Grape Seed Extract
oligomeric proanthocyanidins, OPC, pycnogenol
The grape has a long history of medicinal uses. Ancient Egyptians treated asthma with grapes. More recently, sap from grape branches was used to treat skin irritations and scrapes.
Modern medicine may have discovered measurable benefits from compounds in both grape seeds and red wines. Studies of the "French paradox" explain these benefits. The typical French diet contains high levels of saturated fat, yet French people have less heart disease than their American counterparts. The difference appears to be the red wine that the French drink. Further research suggests that the protective ingredients in wine are resveratrol and certain tannins. Proanthocyanidin, a tannin-like phenolic compound found in the seed of grapes, appears to have a protective activity similar to red wine.

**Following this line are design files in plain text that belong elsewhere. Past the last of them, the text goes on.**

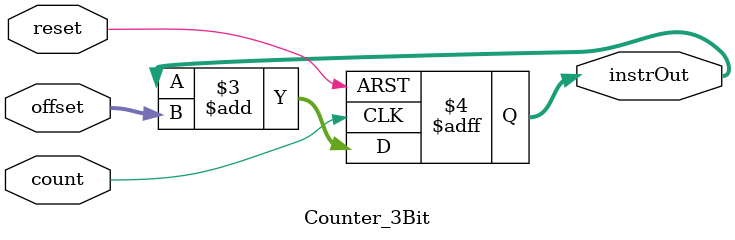
<source format=v>
module Counter_3Bit(instrOut, count, reset, offset);
input wire count, reset; //Reset is an active low input
parameter width = 4; //enables the ability to have any bit counter
input wire [(width-1):0] offset; // enables to have an arbitrary offset
output reg [(width-1):0] instrOut;

//Used the code provided in class to construct the counter

always @ (posedge count or negedge reset)
begin
if(!reset)
	instrOut = 4'd0;
else
	instrOut = instrOut + offset;
end

endmodule

</source>
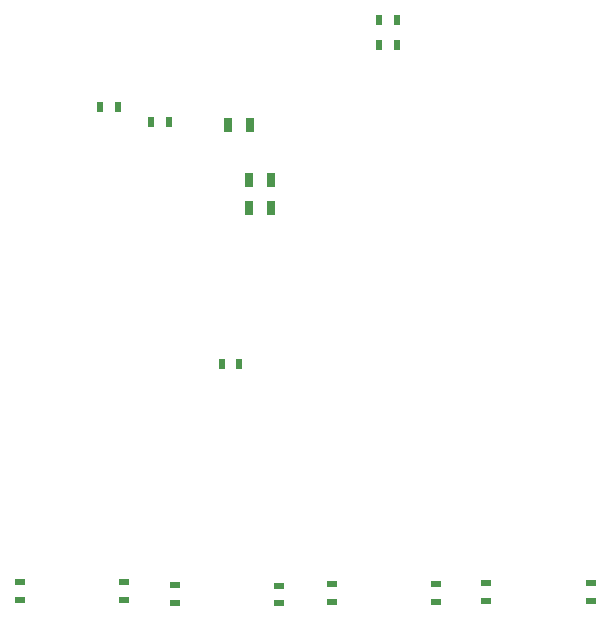
<source format=gbp>
G04*
G04 #@! TF.GenerationSoftware,Altium Limited,Altium Designer,19.1.7 (138)*
G04*
G04 Layer_Color=128*
%FSLAX25Y25*%
%MOIN*%
G70*
G01*
G75*
%ADD21R,0.01968X0.03543*%
%ADD22R,0.03543X0.01968*%
%ADD30R,0.02756X0.05118*%
D21*
X104527Y305906D02*
D03*
X98622D02*
D03*
X191535Y334646D02*
D03*
X197441D02*
D03*
X191535Y326378D02*
D03*
X197441D02*
D03*
X145079Y220079D02*
D03*
X139173D02*
D03*
X121457Y300787D02*
D03*
X115551D02*
D03*
D22*
X123446Y146277D02*
D03*
Y140371D02*
D03*
X262205Y147047D02*
D03*
Y141142D02*
D03*
X227383Y147064D02*
D03*
Y141158D02*
D03*
X210630Y146653D02*
D03*
Y140748D02*
D03*
X175808Y146670D02*
D03*
Y140765D02*
D03*
X158268Y146260D02*
D03*
Y140354D02*
D03*
X71871Y147458D02*
D03*
Y141552D02*
D03*
X106693Y147441D02*
D03*
Y141535D02*
D03*
D30*
X155575Y272252D02*
D03*
X148094D02*
D03*
X155709Y281496D02*
D03*
X148228D02*
D03*
X141204Y299811D02*
D03*
X148685D02*
D03*
M02*

</source>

Grape seed extract is a material made from the crushed seeds of grape plants. It contains primarily proanthocyanidin, a phenolic chemical belonging in the larger group of plant phytochemicals called flavonoids, and the more closely related subgroup of tannins. Proanthocyanidin is thought to produce a protective effect on blood vessels and the cardiovascular system by inhibiting the breakdown of collagen , thus reducing the likelihood of a heart attack and stroke. In addition, it may have an antioxidant effect that is thought to decrease the risk for developing certain cancers.
Medically Valid Uses:
Currently, there are no documented valid medical uses for grape seed extract.
Please note that this section reports on claims that have NOT yet been substantiated through scientific studies.
Grape seed extract is claimed to reduce the risk for heart attack.
The tannins, which in grape seed extract include proanthocyanidins and oligomeric proanthocyanidins, have been shown to be active antioxidants and antimutagenics. Because of these properties, the constituents of grape seed extract are thought to protect the lining of blood vessels and other tissues from damage from free radicals, oxidized LDLs, and other harmful components of metabolism.
Grape seed extract is claimed to reduce the production of histamine, and thus possibly decreasing the severity of nasal allergies, to reduce the premature destruction of vitamin C and to act as a smooth muscle relaxant in blood vessels.
Grape seed extract is generally available in capsule form. Follow packaging instructions for the correct dose.
Grape seed oil, an aromatic oil used for salad dressings, contains little proanthocyanidin.
Side Effects, Toxicity and Interactions:
There are no known side effects or significant food or drug interactions associated with grape seed extract.